===== Records
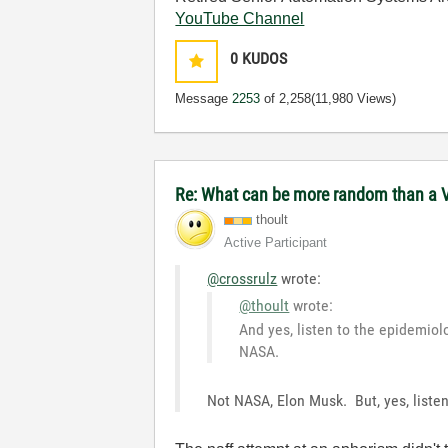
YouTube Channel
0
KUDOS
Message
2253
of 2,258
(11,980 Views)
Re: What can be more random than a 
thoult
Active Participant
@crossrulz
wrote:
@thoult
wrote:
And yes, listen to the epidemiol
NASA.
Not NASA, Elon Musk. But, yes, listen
==========
===== Records
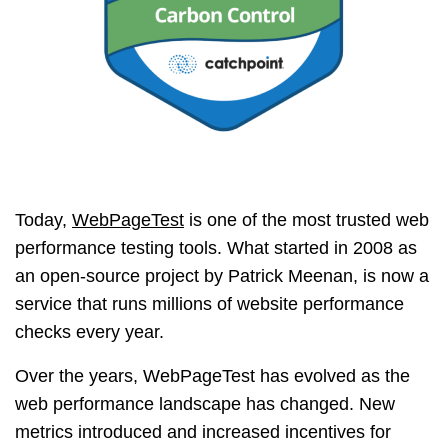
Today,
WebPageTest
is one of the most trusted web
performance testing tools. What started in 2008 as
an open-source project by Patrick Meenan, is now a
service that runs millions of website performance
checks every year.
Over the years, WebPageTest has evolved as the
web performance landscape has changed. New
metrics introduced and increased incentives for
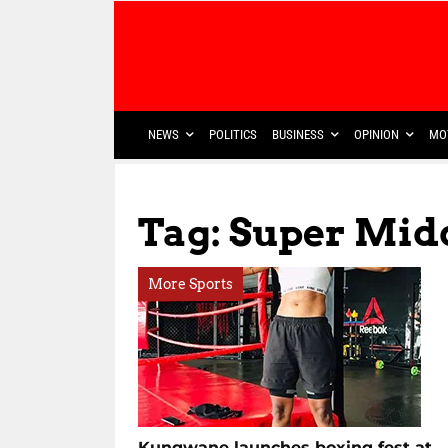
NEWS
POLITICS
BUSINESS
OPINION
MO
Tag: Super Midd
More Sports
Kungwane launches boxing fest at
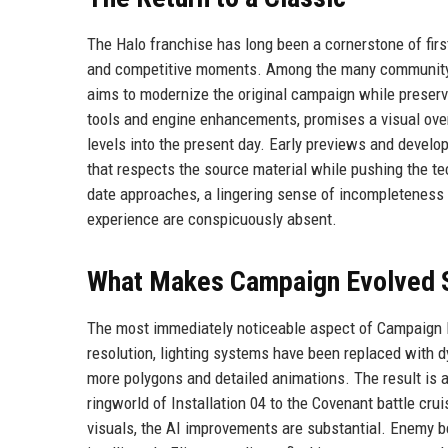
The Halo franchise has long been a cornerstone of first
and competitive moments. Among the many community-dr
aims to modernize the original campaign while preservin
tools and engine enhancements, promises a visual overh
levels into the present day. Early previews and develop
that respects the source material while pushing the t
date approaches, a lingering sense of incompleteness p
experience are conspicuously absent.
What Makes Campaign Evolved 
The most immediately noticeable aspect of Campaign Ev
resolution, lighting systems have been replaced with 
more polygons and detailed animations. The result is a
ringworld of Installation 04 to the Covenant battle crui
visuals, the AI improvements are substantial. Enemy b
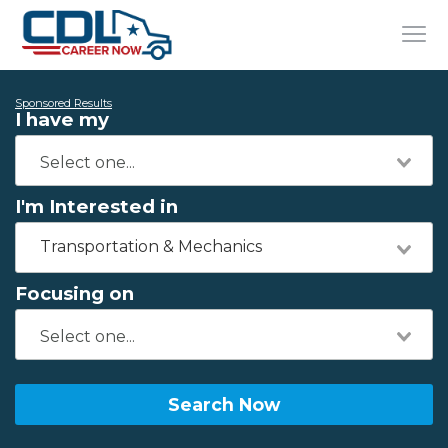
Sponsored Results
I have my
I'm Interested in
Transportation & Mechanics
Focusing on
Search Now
==========
What to produce :: Would you set down only the lines above from the line with "Over the years, WebPageTest" to the line with "and competitive moments.", both included, exactly as they stand and without the pictures?

Written answer ::
Over the years, WebPageTest has evolved as the
web performance landscape has changed. New
metrics introduced and increased incentives for
NEWS
POLITICS
BUSINESS
OPINION
MO
Tag: Super Midd
More Sports
Kungwane launches boxing fest at
The Halo franchise has long been a cornerstone of first
and competitive moments. Among the many community-dr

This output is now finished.